Boko Haram had attacked Government Girls Secondary School, Chibok, Borno State, on April 14, 2014, where about 200 pupils were abducted and over half of them had either escaped or released, while others have remained in captivity.
The upper chamber also said there was a “resurgence” of attacks by Boko Haram, which was linked to payment of ransome to the terrorist group.
Granting payers of the motion, the lawmakers unanimously resolved to “condemn the attack on the school and resurgence of the insurgency” and urged the Federal Government to “urgently rescue the girls and not repeat the Chibok girls’ experience.”
Speaking on the motion, Senator Joshua Lidani stated that the Chibok girls incidence should have taught Nigeria the lesson that schools are a major target of the insurgents. He decried that the Federal Government had continued to pay ransome to Boko Haram to secure release of captives, thereby empoweing the terrorist group.
Lidani said, “We have observed of recent that this spate of kidnapping happens whenever Boko Haram members are being severely attacked or are on the run. They devise a means of going to abduct people so that they would negotiate with the Federal Government for ransom.
“It happened with the recent abduction of some University of Maiduguri staff that were on an exploration mission. The government negotiated with them (insurgents) and they got money. Now, they have been empowered. Even on police officers’ wives, the Federal Government went and negotiated with them and they were given money.
“We need to be very proactive in this case because the idea of sitting down and always negotiating and paying ransom; we are empowering Boko Haram to continue to do more. This may not be the end of it because after this, if they have abducted these girls, they will demand ransom and if the ransom is paid, it means they would continue to engage in this.”

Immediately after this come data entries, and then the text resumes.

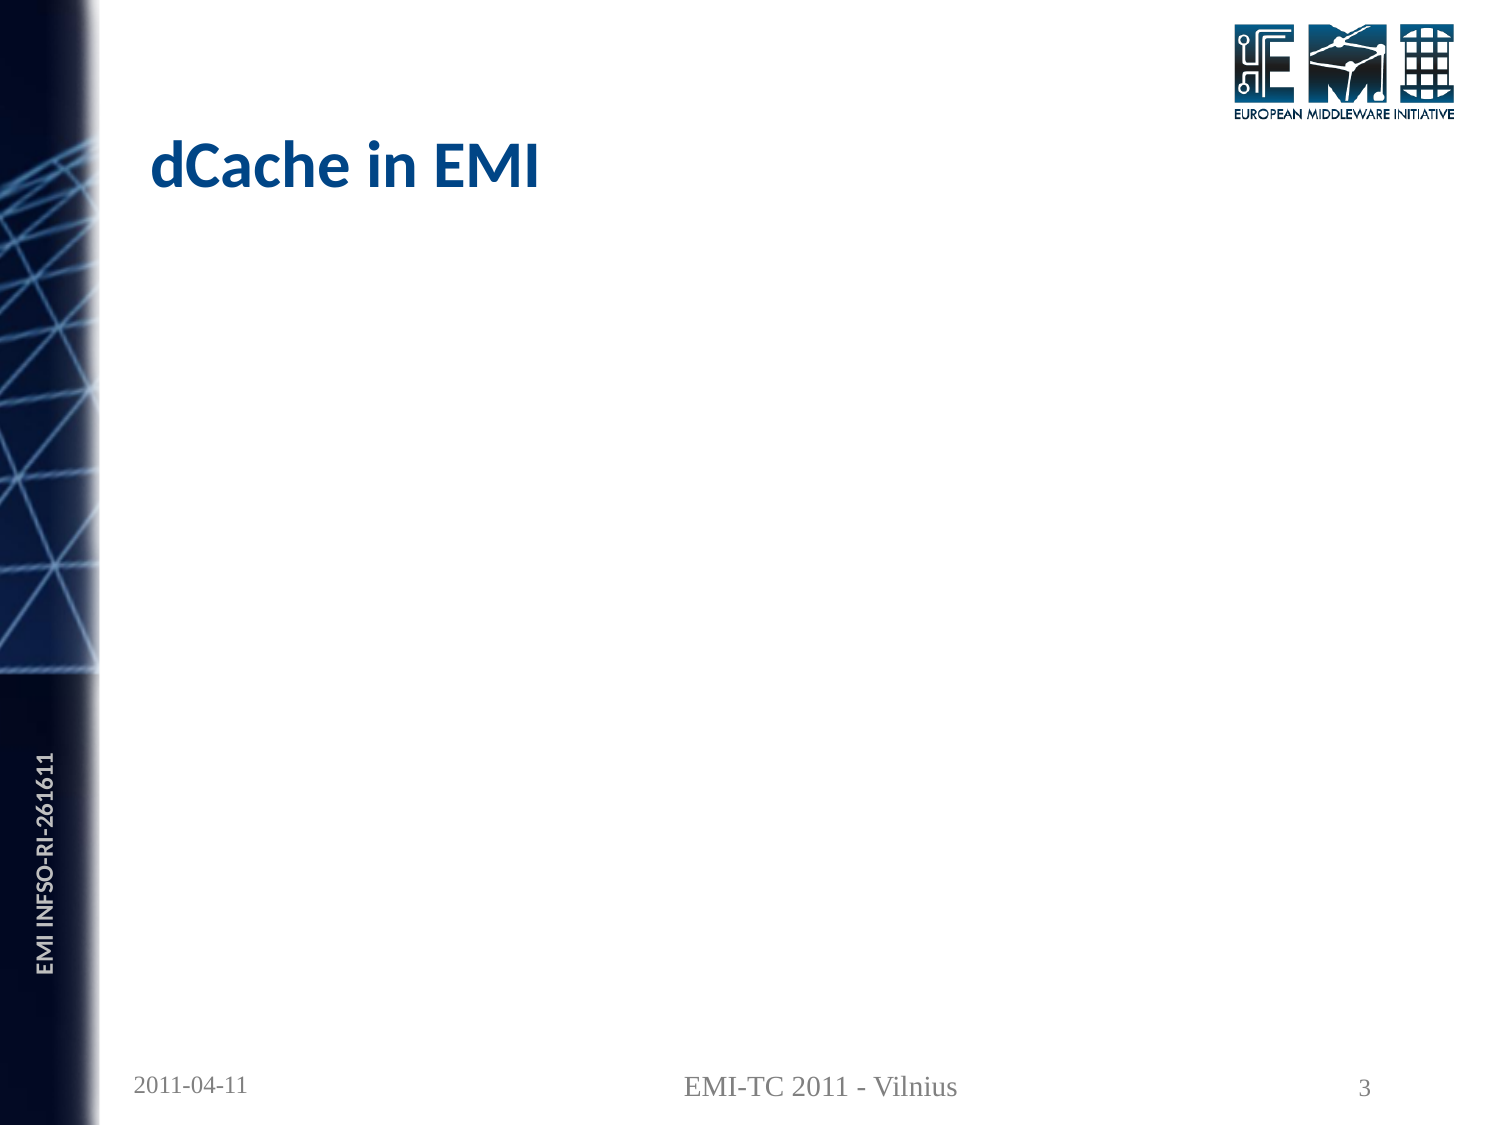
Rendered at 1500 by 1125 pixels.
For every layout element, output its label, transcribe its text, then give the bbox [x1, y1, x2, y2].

picture [1185, 8, 1500, 115]
title dCache in EMI [150, 115, 1500, 207]
picture [0, 0, 111, 1125]
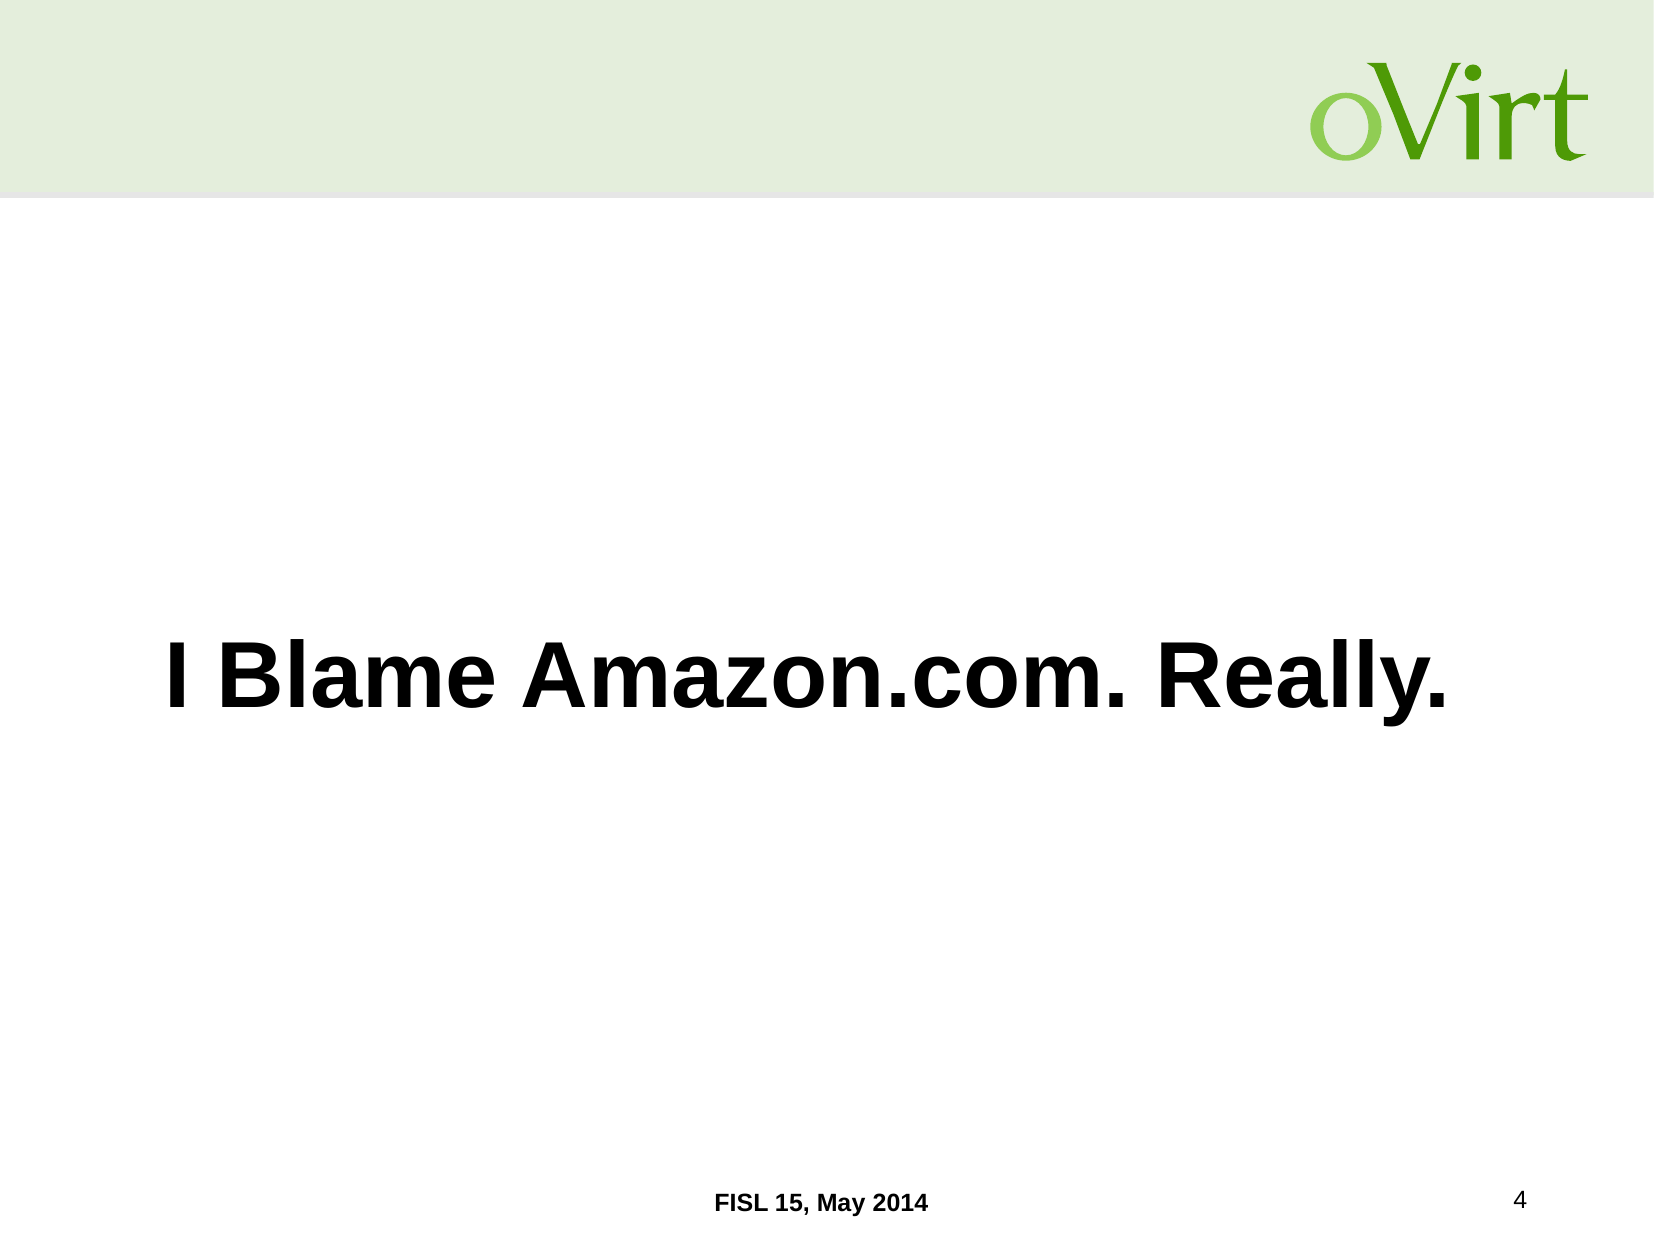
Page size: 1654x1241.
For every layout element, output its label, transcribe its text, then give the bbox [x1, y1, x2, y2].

text_box I Blame Amazon.com. Really. [150, 615, 1591, 751]
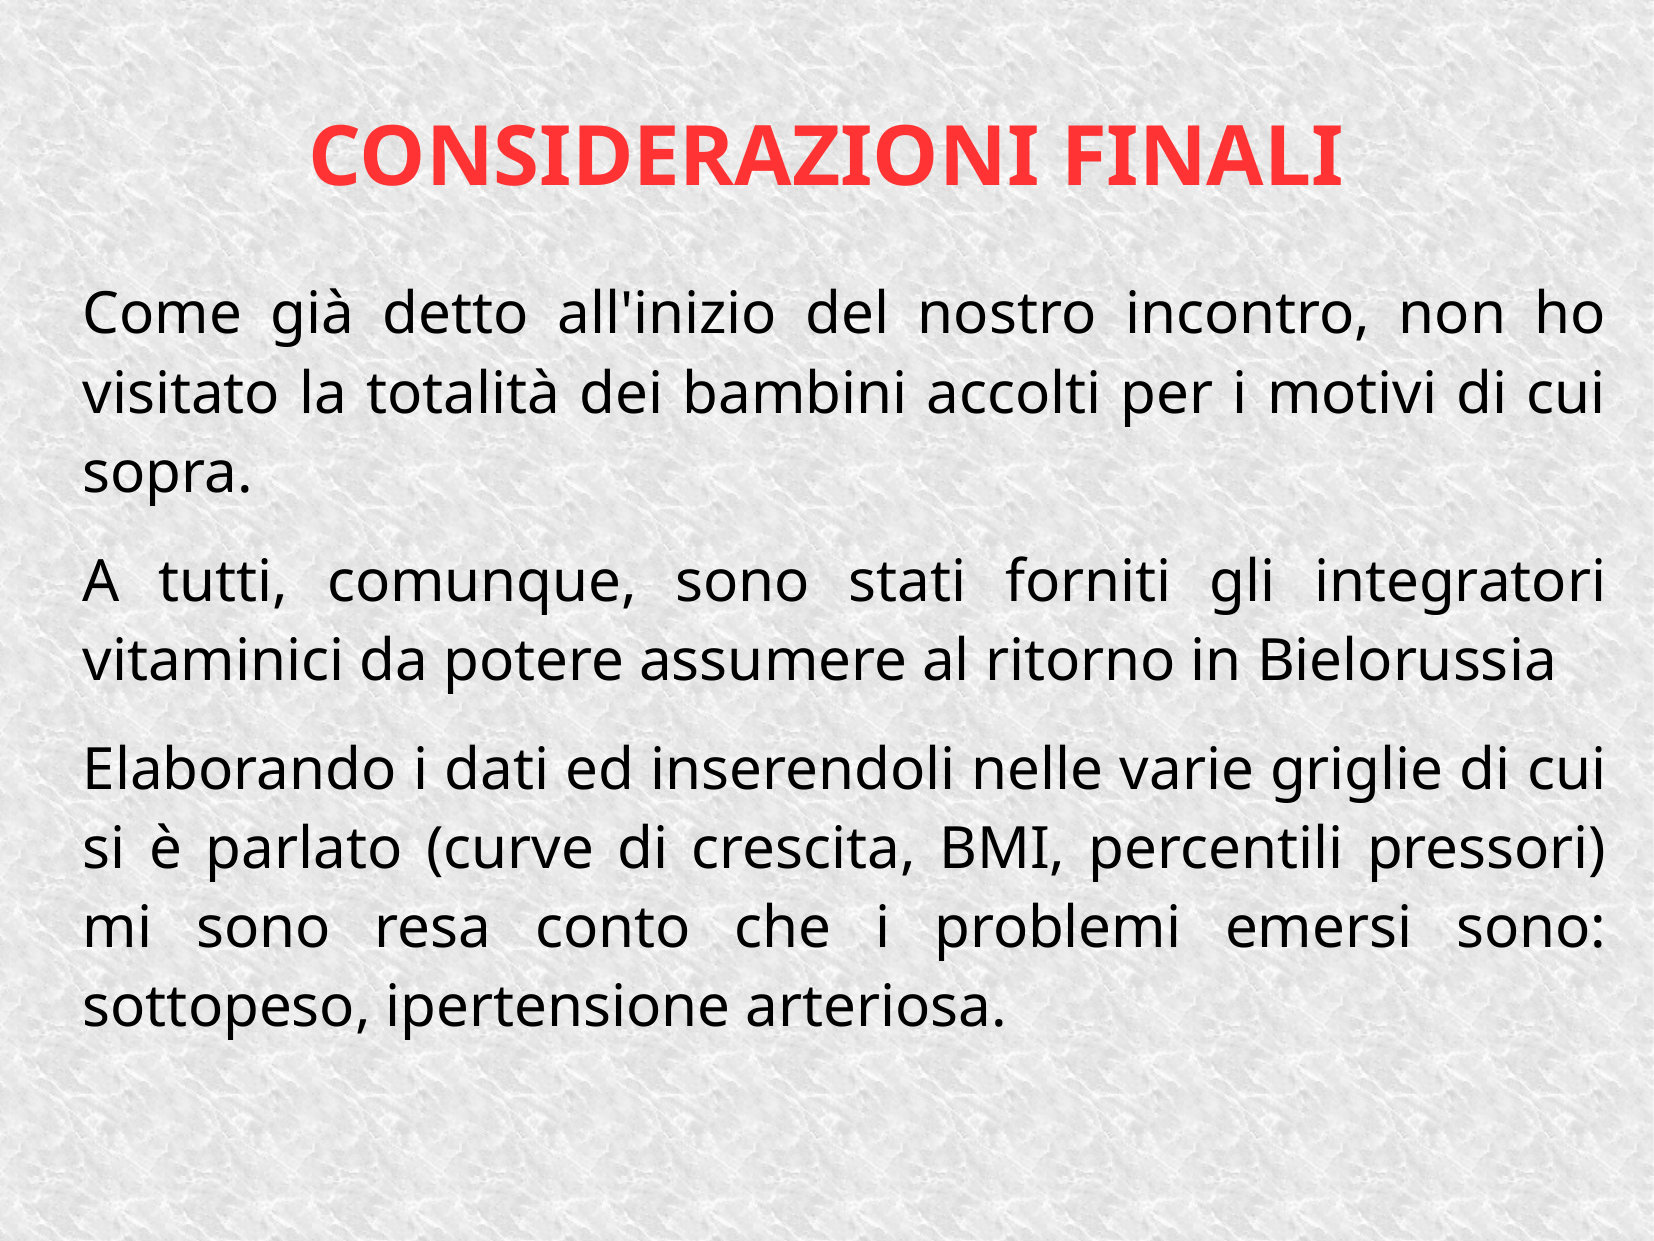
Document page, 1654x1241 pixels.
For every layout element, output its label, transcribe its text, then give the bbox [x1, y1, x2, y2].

Lidani urged President Muhammadu Buhari to do more by visiting the scenes and victims of attacks to show empathy.
He said, “But the most worrisome aspect is the fact that at times like this, whenever we are faced with this kind of situation, the nation ought to hear from the President. He ought to say something.
“When there were killings in the United States in a school, the President himself went to that school to sympathise with the students and the parents. But here, since the time of the Chibok girls, we have had killings, abductions and Mr. President ought to sympathise (with the victims). He ought to utter words of sympathy; he ought to come on television and say one thing or the other. It will bring comfort to those who are in distress. People will have the feeling that the President has them in his heart.”
In his ruling, Deputy President of the Senate, Ike Ekweremadu, said the Senate was aware that the military and the police “are overstretched in all ramifications at this period of national insecurity.” He added that it was what made the case for another level of policing stronger.